Oz spins once more. “See? Twitchy. Told you.”
“Jesus,” I mutter. “You guys are the worst.”
Apollo shrugs. “She’s Theta-adjacent. Cardell’s sister. You know that’s useful.”
“I’m not using her.”
“I didn’t say you had to feel good about it.”
Oz stretches, shirt riding up just enough to show the carved V-line he absolutely knows he has. Typical sophomore—cocky, irreverent, and testing every boundary Apollo sets. “I still think she’s cute. The wholesome ones usually have the freakiest porn searches.”
“I’m ignoring that,” I say as I delete a string of code with extra aggression.
Apollo leans forward, resting his elbows on his knees again. “Just think about what we could do if we brought Theta down. You’d be saving her. And cracking the whole fucking hierarchy.”
“You think she’s a Trojan horse.”
“I think she’s already inside the gates. And you’re the only one paying attention.”

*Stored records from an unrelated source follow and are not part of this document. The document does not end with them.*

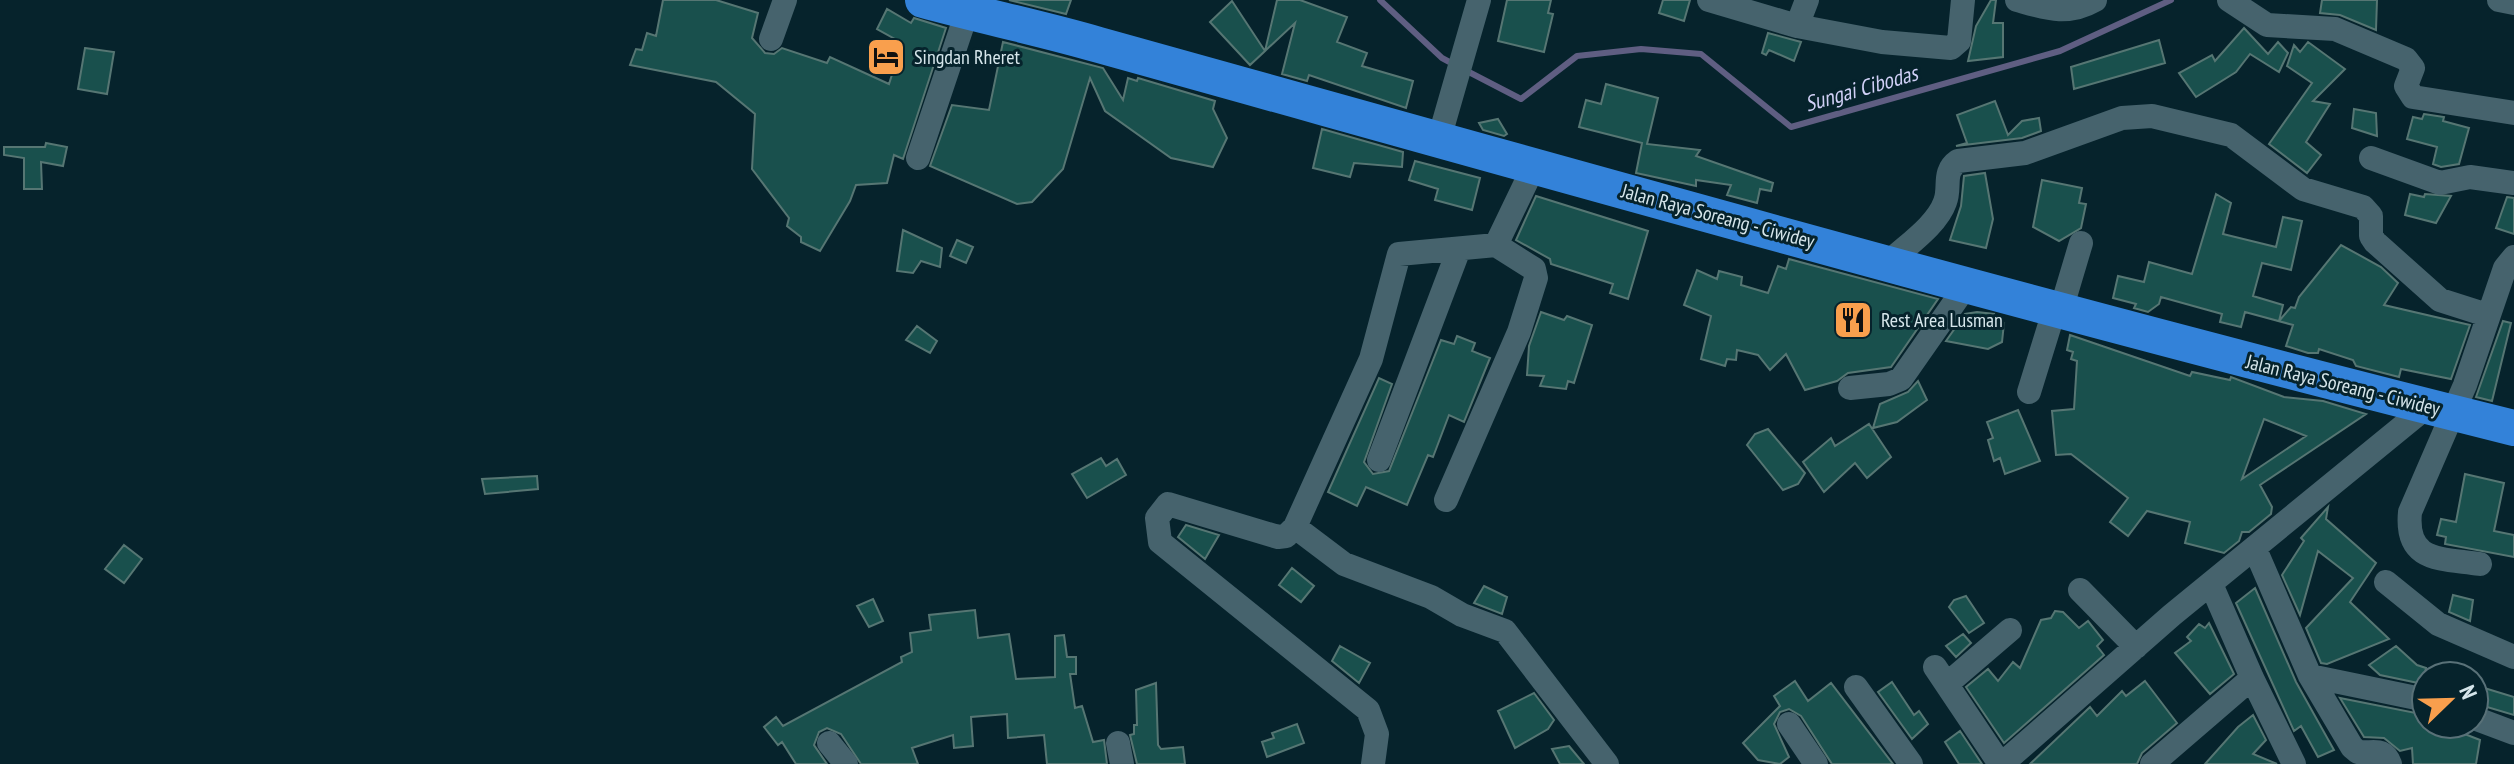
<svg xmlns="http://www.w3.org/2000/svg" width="2514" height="764" font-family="'PT Sans Narrow',sans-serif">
<rect width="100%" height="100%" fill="#06232c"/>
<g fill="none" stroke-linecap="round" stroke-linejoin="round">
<path stroke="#5f5e82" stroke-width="6" d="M 1380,0 L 1442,58 L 1455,65
M 1465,70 L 1521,99 L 1577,56 L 1641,49 L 1701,54 L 1791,127 L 2060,51 L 2171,0"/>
</g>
<path fill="#19504d" stroke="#567673" stroke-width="2" fill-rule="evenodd" d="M 663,0 L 716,0 L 758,13 L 752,38 L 765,53 L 774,54 L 782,48 L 827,63 L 830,57 L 889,84 L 902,43 L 877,29 L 887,9 L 911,23 L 914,18 L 946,28 L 903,159 L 894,155 L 887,183 L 856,185 L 850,201 L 820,251 L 801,242 L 801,237 L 787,226 L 789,218 L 752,169 L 755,114 L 716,82 L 630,65 L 636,49 L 642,50 L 647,33 L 656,36 Z
M 1009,0 L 1071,0 L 1066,14 Z
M 1277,0 L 1300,0 L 1347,17 L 1337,42 L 1367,53 L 1362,66 L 1413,81 L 1406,108 L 1309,75 L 1307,81 L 1282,74 L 1295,23 L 1265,51 Z
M 1507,0 L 1551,0 L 1548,13 L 1553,14 L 1544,52 L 1498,41 Z
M 1663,0 L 1690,0 L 1684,21 L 1659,13 Z
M 1991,0 L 1996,0 L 1993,23 L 2003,23 L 2003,57 L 1968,61 L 1976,26 Z
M 2322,0 L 2377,0 L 2376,30 L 2340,15 L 2320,13 Z
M 1232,1 L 1265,51 L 1250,65 L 1210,22 Z
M 2244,28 L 2268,54 L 2278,42 L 2288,53 L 2279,72 L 2250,54 L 2236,72 L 2196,97 L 2179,73 L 2212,55 L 2215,61 Z
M 1768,33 L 1801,42 L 1794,61 L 1769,50 L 1766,55 L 1762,53 Z
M 2159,40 L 2165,63 L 2074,89 L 2071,67 Z
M 1003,42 L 1103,68 L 1123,100 L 1128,78 L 1137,81 L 1138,78 L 1215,101 L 1213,109 L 1227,138 L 1213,167 L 1171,158 L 1105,111 L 1090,78 L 1063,169 L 1032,202 L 1017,204 L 930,166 L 952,105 L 989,110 Z
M 2308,42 L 2345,69 L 2313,101 L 2330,104 L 2306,142 L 2321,155 L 2307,173 L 2269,144 L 2312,83 L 2287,66 L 2294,45 L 2300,52 Z
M 85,48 L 114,52 L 107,94 L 78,89 Z
M 1606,84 L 1658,98 L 1647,144 L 1700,150 L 1696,156 L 1773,183 L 1771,191 L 1760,189 L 1757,203 L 1727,195 L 1731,185 L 1696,180 L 1696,186 L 1636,173 L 1642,143 L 1579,127 L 1586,100 L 1601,104 Z
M 1995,101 L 2008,135 L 2022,121 L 2039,118 L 2041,131 L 2022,138 L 1956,146 L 1967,143 L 1957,115 Z
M 2354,109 L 2376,113 L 2377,136 L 2352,128 Z
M 2424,114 L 2444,117 L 2443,121 L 2469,128 L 2459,164 L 2441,167 L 2433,164 L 2437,147 L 2407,139 L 2413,117 L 2422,119 Z
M 1498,119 L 1507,134 L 1504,136 L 1483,130 L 1479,123 Z
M 1322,129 L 1403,152 L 1402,167 L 1354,163 L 1350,177 L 1313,168 Z
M 46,143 L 67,147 L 63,166 L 41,162 L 42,189 L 24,189 L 24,158 L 4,155 L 4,147 L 45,147 Z
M 1415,161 L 1480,178 L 1472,210 L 1435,200 L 1438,189 L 1409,180 Z
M 1985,173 L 1993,219 L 1986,248 L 1950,240 L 1961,206 L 1964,176 Z
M 2042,180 L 2082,188 L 2079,203 L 2086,204 L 2081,228 L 2059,241 L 2033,227 Z
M 2216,194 L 2231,203 L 2223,234 L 2276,247 L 2283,217 L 2302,221 L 2291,270 L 2262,263 L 2253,296 L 2283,305 L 2279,321 L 2291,307 L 2295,308 L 2299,297 L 2341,245 L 2381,267 L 2398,283 L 2384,305 L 2470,325 L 2451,379 L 2401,369 L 2399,377 L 2356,366 L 2353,360 L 2319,349 L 2318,353 L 2308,353 L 2286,346 L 2293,325 L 2245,312 L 2241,327 L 2220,322 L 2222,314 L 2161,297 L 2159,304 L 2148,312 L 2134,308 L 2136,304 L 2113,298 L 2118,276 L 2144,282 L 2149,262 L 2192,274 Z
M 2410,194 L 2424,197 L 2425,194 L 2451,196 L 2436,223 L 2405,215 Z
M 1536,196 L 1648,231 L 1628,299 L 1610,293 L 1613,284 L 1551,264 L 1550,259 L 1516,240 Z
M 2507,197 L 2514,198 L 2514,234 L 2496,228 Z
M 903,230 L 942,248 L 940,267 L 921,261 L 913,273 L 897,271 Z
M 957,240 L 973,247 L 966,263 L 950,256 Z
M 1789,259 L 1800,262 L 1938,299 L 1891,367 L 1848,373 L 1837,381 L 1805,390 L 1786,354 L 1770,370 L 1758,355 L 1737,350 L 1736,360 L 1727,359 L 1725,366 L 1701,359 L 1711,316 L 1684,305 L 1697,270 L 1717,279 L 1719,271 L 1742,277 L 1741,285 L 1768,293 L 1778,266 L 1786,269 Z
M 1541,312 L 1564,320 L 1567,316 L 1592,325 L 1574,383 L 1568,381 L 1566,389 L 1540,386 L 1544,376 L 1527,375 L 1529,346 Z
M 1977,312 L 1994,314 L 1993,322 L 2004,323 L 2002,342 L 1988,349 L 1946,341 L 1965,314 Z
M 2503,321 L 2511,323 L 2492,401 L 2476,397 Z
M 917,326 L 937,341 L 930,353 L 906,340 Z
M 2070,335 L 2190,376 L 2192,372 L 2230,380 L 2231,377 L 2284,397 L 2323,401 L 2366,414 L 2260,485 L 2272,507 L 2271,514 L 2249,532 L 2242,532 L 2239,541 L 2224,553 L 2185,543 L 2190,522 L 2147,511 L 2128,536 L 2110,522 L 2128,498 L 2071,454 L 2056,455 L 2052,411 L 2074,409 L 2077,361 L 2071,359 L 2073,352 L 2067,350 ZM 2264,419 L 2306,436 L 2242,479 Z
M 1457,336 L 1475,343 L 1472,351 L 1490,358 L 1464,422 L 1449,415 L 1433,457 L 1428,455 L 1407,505 L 1366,487 L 1357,506 L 1328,492 L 1379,378 L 1392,384 L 1364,462 L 1373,474 L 1389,471 L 1441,340 L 1454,344 Z
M 1918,381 L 1927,400 L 1897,422 L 1873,428 L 1880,404 L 1908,392 Z
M 2018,410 L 2040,461 L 2005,474 L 2000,458 L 1994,461 L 1988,440 L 1993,438 L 1987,422 Z
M 1869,424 L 1891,457 L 1867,478 L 1855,463 L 1824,492 L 1803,462 L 1831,438 L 1835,446 Z
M 1768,429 L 1805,473 L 1798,484 L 1783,490 L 1747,445 L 1755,434 Z
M 1101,458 L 1106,466 L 1117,459 L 1126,475 L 1087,498 L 1072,474 Z
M 2465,474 L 2504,483 L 2494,531 L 2514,535 L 2514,557 L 2445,544 L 2446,537 L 2437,535 L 2441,519 L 2456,522 Z
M 537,476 L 538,489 L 485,494 L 482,479 Z
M 2328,507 L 2326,519 L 2376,563 L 2350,602 L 2389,639 L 2327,664 L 2321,663 L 2306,628 L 2353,578 L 2318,551 L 2300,615 L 2282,575 L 2304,541 L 2301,538 Z
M 1186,525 L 1219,535 L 1205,559 L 1178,537 Z
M 124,545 L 142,559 L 124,583 L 105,569 Z
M 1292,568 L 1314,586 L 1301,602 L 1279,585 Z
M 1484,586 L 1507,597 L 1502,614 L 1474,603 Z
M 2255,588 L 2296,682 L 2334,750 L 2318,757 L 2301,726 L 2294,731 L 2236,603 Z
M 2453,595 L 2473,600 L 2470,621 L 2449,612 Z
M 1966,596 L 1984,623 L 1969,633 L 1949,607 L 1954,600 Z
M 873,599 L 883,621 L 869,627 L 857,606 Z
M 975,610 L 978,638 L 1009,634 L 1016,679 L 1055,677 L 1055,636 L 1064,635 L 1067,657 L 1076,657 L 1076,674 L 1070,674 L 1075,708 L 1082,706 L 1093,742 L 1104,740 L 1107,764 L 1047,764 L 1044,735 L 1008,738 L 1007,714 L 971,717 L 973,746 L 954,748 L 953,735 L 912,748 L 918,764 L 861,764 L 841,734 L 827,728 L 819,732 L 814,745 L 827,764 L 796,764 L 782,742 L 778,745 L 764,727 L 776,717 L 783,726 L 902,662 L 901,657 L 912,652 L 910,633 L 931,630 L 929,615 Z
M 2055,611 L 2063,612 L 2079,628 L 2088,621 L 2103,640 L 2097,646 L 2104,655 L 2004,743 L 1966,687 L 1988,669 L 1998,681 L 2013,662 L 2020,668 L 2041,620 L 2051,618 Z
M 2209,623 L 2234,674 L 2210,694 L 2175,653 L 2191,641 L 2187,637 L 2199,624 L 2205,628 Z
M 1963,634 L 1971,643 L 1956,657 L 1946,646 Z
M 1340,646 L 1370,663 L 1359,683 L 1332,661 Z
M 2396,646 L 2417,665 L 2426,668 L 2423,684 L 2380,675 L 2369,665 Z
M 1795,681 L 1808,701 L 1831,683 L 1893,764 L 1832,764 L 1801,716 L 1789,709 L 1780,712 L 1774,724 L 1789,757 L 1780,764 L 1758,760 L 1743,743 L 1780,706 L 1774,696 Z
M 2145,681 L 2177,723 L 2142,753 L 2137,764 L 2030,764 L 2090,707 L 2097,716 L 2122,691 L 2126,696 Z
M 1892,682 L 1914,715 L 1919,711 L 1928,724 L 1912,739 L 1878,692 Z
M 1156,683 L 1158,745 L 1161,749 L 1183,747 L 1185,764 L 1137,764 L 1130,735 L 1134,734 L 1134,725 L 1137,725 L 1136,690 Z
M 2481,687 L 2514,697 L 2514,715 L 2477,704 Z
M 1534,693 L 1554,720 L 1548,729 L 1515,748 L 1498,711 Z
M 2340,698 L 2426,715 L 2426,724 L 2439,724 L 2480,740 L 2476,764 L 2413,764 L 2412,748 L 2400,751 L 2384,738 L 2364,737 Z
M 2253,715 L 2266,740 L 2253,754 L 2277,764 L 2205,764 L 2238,727 Z
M 1297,724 L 1304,743 L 1267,757 L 1262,742 L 1274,738 L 1272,733 Z
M 1960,731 L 1982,764 L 1959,764 L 1945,742 Z
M 1569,746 L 1584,764 L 1560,764 L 1552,749 Z"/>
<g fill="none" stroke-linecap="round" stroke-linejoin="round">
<path stroke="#46636d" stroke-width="24" d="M 1709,0 L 1797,26 L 1807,0
M 2017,0 C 2046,8 2067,16 2095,0
M 2229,0 L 2267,25 L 2335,29 L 2406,59 L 2413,68 L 2406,86 L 2413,97 L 2514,113
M 2499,0 L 2514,3
M 1797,26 L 1882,42 L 1951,48 L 1959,41 L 1963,0
M 771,39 L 785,0
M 1439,139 L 1479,0
M 918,158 L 967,12
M 2371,158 L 2440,183 L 2470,177 L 2514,183
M 1889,262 C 1907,245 1937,225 1945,202 C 1951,187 1942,172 1958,161 L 2025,153 L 2122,118 L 2152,116 L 2231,135 L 2303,189 L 2363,207 L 2371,216 L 2371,236 L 2375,242 L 2440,300 L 2487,315
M 2061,310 L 2081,243
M 1850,388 L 1889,384 L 1901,379 L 1966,286
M 2029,392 L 2055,308
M 1379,460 L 1459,249
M 1446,500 L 1519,332 L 1536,278 L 1534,269 L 1496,245
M 1295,527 L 1344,564 L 1431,597 L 1462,615 L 1505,631 L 1607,764
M 2255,549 L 2310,676 L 2352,747 L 2358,752 C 2373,754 2383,746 2390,764
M 2480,564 C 2441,558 2405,563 2410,512 L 2465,385 L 2505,268 L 2514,257
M 2386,582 L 2438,624 L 2514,657
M 2211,584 L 2252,678 L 2294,764
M 2080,590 L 2136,647
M 1935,667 L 2000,764
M 2310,676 L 2426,700
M 1947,684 L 2010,630
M 1856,687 L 1911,764
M 2474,718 L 2514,733
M 1789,724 L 1816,764
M 829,743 L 846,764
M 1118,743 L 1122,764
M 1373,764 L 1377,734 L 1368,710 L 1160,542 L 1157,518 L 1168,504 L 1278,537 L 1286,536 L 1295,527 L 1371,359 L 1399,254 L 1496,245 L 1534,166
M 2002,764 L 2172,615 L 2429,405
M 2152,764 L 2252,678"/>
<path stroke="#3382d9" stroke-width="36" d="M 923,0 C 981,16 1041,28 1099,45 C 1570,176 2040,310 2514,428"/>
</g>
<defs>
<g id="hotel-square" transform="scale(2)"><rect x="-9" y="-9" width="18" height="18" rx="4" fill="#f99f4d" stroke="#06232c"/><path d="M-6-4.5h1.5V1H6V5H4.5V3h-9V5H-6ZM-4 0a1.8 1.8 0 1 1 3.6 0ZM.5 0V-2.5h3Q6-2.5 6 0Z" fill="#111"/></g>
<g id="restaurant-square" transform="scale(2)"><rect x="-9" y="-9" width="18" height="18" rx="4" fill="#f99f4d" stroke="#06232c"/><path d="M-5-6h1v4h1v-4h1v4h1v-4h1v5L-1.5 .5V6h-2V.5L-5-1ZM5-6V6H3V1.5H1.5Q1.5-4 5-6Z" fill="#111"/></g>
</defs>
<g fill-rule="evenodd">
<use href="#hotel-square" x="886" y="57"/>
<use href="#restaurant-square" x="1853" y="320"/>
</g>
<g text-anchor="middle" stroke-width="6" stroke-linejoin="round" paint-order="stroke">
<g font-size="20" fill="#d6e6eb" stroke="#06232c" text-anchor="start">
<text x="914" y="64">Singdan Rheret</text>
<text x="1881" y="327">Rest Area Lusman</text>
</g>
<g font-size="20" fill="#d6e6eb" stroke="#06232c">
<text transform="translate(1718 216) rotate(15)" y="7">Jalan Raya Soreang - Ciwidey</text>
<text transform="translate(2343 385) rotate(14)" y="7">Jalan Raya Soreang - Ciwidey</text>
</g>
<g font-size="22" font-style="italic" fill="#d0d0f6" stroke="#06232c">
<text transform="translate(1861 88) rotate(-16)" y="8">Sungai Cibodas</text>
</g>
</g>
<g transform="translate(2450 700) rotate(67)"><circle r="38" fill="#06232c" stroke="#597178" stroke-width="2"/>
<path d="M0-6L14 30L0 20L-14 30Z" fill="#f99f4d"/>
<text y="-12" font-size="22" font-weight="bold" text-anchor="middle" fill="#d6e6eb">N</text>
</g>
</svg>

I don’t say it out loud, but the idea of Olivia alone in a room with Cardell’s kind makes my stomach twist. If I’m watching, at least I’ll know she’s safe. Or know who to kill. A long beat passes. I don’t look at them. But I grab my mask and slide it on.
“I’ll go.”
Oz whistles again. “Damn. He’s putting on the mask. Shit’s about to get ceremonial.”
Apollo smirks, finishing his protein bar. “Terror Tuesday just got interesting.”
Delta Pi Alpha’s secluded meeting room smells of cedar and smoke—like old money trying to hide its rot. I adjust the mask, my eyes sweeping across the faces already in place. New initiates. Old families. Power shifting hands with every glance.